== Extracted entries

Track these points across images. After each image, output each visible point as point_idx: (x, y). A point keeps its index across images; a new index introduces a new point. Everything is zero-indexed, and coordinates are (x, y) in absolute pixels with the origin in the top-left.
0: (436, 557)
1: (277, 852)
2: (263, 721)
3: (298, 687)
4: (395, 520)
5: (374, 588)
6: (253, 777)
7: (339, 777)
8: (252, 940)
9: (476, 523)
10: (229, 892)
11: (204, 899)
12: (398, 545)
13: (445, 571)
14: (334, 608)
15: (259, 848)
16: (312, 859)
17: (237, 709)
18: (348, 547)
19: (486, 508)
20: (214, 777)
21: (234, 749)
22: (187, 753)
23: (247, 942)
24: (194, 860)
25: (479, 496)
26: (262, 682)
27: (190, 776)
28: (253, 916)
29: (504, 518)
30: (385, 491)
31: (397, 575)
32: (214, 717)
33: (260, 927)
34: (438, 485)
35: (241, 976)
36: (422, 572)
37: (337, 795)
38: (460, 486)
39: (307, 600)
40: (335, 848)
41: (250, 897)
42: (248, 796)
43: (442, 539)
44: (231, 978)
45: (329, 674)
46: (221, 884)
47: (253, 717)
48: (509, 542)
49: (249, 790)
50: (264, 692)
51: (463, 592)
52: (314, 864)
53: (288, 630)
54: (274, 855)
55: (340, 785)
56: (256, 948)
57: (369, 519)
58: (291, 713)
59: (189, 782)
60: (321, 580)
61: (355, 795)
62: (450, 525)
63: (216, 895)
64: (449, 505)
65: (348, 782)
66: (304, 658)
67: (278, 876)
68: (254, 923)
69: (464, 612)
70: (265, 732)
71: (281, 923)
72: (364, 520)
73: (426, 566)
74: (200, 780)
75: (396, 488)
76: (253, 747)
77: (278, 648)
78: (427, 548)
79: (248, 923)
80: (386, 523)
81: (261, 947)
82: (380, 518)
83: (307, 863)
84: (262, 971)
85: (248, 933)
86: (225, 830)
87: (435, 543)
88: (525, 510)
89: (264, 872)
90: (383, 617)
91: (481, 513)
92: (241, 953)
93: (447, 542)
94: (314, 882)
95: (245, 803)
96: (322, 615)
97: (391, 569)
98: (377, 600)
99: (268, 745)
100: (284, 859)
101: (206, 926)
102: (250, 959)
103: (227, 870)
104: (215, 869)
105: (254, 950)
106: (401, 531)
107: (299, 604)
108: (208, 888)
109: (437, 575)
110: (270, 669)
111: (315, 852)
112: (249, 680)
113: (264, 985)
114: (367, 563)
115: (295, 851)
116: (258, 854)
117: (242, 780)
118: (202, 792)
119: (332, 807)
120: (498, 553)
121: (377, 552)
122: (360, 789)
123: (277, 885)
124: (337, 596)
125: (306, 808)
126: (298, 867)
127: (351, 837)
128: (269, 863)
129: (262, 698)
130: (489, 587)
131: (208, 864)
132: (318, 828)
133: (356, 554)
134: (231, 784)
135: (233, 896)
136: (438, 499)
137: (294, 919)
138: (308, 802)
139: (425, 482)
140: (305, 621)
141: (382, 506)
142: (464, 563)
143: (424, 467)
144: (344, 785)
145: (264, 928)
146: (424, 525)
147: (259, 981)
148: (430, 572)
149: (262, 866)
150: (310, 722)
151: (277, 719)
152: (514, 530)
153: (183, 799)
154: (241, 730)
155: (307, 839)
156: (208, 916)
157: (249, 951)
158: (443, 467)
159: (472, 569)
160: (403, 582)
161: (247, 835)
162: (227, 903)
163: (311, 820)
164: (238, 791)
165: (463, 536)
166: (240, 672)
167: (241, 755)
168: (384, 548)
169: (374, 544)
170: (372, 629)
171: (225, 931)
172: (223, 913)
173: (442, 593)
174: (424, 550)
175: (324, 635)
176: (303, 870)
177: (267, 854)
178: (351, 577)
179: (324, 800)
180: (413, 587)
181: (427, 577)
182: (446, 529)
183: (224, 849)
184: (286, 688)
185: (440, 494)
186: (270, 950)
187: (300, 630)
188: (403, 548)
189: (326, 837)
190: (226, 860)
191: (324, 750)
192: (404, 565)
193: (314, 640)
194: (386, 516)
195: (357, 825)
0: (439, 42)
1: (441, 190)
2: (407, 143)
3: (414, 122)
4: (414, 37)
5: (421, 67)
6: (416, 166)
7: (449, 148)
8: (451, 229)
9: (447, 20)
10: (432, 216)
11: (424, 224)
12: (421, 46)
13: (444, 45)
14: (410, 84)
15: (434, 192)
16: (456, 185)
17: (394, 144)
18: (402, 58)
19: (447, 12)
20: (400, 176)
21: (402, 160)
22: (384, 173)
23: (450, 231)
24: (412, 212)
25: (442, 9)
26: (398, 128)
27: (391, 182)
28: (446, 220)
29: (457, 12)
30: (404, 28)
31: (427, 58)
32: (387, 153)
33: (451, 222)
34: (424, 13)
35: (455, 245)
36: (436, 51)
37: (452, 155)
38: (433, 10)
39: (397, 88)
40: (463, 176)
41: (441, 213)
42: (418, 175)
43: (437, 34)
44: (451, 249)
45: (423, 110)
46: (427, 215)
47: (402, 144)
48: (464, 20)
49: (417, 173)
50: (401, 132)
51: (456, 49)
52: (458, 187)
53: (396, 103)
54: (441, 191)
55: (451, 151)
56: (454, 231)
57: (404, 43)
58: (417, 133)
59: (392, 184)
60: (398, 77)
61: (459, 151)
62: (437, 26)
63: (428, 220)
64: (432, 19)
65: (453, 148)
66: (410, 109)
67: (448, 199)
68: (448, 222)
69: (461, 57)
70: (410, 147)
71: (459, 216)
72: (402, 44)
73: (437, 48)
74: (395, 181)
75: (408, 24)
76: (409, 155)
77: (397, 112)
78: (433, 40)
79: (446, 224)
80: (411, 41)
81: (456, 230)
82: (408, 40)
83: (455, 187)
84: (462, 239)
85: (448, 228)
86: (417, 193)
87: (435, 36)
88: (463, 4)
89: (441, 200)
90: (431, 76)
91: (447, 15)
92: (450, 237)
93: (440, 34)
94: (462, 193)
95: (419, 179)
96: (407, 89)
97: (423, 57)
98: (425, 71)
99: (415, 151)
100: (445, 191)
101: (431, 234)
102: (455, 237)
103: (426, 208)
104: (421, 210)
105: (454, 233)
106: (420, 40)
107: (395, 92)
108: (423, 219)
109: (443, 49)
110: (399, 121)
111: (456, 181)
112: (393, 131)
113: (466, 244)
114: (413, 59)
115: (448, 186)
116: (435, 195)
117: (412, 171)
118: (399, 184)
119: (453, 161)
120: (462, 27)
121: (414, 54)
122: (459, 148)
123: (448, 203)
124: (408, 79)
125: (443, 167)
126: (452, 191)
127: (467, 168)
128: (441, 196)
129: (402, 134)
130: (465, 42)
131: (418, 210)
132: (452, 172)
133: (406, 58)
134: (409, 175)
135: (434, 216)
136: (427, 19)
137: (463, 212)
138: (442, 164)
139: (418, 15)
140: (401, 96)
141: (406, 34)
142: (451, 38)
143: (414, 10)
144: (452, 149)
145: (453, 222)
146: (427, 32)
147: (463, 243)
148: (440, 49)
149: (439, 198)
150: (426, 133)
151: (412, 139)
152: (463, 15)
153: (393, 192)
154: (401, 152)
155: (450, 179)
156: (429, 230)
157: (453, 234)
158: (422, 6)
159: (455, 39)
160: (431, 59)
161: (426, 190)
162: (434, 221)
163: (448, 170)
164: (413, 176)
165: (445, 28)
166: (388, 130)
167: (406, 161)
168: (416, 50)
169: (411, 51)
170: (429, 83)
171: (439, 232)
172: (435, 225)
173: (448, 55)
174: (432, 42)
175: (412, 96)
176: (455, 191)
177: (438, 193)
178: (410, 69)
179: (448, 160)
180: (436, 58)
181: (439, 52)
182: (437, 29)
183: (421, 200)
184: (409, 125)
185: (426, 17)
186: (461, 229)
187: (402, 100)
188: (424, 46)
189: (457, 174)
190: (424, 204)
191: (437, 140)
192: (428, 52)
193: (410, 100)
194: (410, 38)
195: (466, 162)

====
== Extracted entries

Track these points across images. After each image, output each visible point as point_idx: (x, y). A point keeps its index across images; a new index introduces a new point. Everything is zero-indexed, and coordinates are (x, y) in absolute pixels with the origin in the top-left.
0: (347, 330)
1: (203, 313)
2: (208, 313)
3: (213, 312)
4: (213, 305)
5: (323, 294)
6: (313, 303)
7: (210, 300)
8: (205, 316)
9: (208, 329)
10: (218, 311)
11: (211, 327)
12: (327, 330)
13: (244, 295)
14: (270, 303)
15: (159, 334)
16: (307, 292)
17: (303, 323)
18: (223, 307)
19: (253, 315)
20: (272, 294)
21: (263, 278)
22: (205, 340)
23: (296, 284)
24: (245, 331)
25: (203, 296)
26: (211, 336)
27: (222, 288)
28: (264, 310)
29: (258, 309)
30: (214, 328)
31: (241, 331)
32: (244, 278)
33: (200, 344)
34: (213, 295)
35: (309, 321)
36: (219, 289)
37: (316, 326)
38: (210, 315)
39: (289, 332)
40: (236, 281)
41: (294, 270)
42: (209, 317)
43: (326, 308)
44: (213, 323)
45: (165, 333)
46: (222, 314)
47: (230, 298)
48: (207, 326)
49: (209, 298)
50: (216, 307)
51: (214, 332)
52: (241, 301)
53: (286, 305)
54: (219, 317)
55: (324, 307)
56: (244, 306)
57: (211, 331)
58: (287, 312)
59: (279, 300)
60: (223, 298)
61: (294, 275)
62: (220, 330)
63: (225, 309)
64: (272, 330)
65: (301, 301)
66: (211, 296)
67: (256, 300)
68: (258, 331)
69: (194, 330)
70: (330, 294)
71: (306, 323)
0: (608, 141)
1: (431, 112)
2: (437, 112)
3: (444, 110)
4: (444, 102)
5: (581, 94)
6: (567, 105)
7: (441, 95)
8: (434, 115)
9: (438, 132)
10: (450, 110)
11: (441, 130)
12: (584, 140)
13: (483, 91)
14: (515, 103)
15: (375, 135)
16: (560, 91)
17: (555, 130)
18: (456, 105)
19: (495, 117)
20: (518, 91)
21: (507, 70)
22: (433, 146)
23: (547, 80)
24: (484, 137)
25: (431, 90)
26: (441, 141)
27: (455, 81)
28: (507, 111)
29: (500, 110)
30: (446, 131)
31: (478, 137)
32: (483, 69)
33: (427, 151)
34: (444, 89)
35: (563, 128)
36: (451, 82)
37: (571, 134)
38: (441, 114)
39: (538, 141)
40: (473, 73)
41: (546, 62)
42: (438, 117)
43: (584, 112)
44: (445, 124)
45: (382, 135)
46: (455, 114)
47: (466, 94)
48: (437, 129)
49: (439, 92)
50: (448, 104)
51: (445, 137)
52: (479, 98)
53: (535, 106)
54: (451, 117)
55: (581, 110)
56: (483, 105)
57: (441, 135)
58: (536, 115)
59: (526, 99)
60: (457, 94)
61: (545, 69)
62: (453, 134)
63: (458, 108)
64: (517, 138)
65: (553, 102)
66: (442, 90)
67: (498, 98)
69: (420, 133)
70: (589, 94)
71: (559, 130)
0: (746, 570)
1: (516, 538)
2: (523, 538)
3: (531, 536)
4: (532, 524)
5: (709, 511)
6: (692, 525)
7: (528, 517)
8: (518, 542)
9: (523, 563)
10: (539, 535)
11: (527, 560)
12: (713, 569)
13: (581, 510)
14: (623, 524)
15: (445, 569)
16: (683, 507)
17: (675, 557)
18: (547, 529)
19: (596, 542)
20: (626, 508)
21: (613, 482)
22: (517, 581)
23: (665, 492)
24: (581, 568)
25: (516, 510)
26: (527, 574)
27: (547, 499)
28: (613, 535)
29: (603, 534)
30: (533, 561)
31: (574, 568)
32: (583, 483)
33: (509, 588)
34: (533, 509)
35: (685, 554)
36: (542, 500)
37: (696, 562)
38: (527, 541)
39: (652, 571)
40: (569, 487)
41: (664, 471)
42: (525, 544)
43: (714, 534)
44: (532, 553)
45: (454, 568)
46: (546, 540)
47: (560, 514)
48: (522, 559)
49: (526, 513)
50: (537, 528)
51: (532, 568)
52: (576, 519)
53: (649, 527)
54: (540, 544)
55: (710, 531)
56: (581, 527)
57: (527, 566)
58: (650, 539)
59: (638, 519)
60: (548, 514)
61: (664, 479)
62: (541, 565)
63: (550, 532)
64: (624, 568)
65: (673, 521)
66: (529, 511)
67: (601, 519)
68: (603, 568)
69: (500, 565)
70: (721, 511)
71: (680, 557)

====

* _What you are asked to do_
From the entries above, extract only the lines running from the one containing "167: (241, 755)" through the one containing "193: (314, 640)", inclusive.

* _Task solution_
167: (241, 755)
168: (384, 548)
169: (374, 544)
170: (372, 629)
171: (225, 931)
172: (223, 913)
173: (442, 593)
174: (424, 550)
175: (324, 635)
176: (303, 870)
177: (267, 854)
178: (351, 577)
179: (324, 800)
180: (413, 587)
181: (427, 577)
182: (446, 529)
183: (224, 849)
184: (286, 688)
185: (440, 494)
186: (270, 950)
187: (300, 630)
188: (403, 548)
189: (326, 837)
190: (226, 860)
191: (324, 750)
192: (404, 565)
193: (314, 640)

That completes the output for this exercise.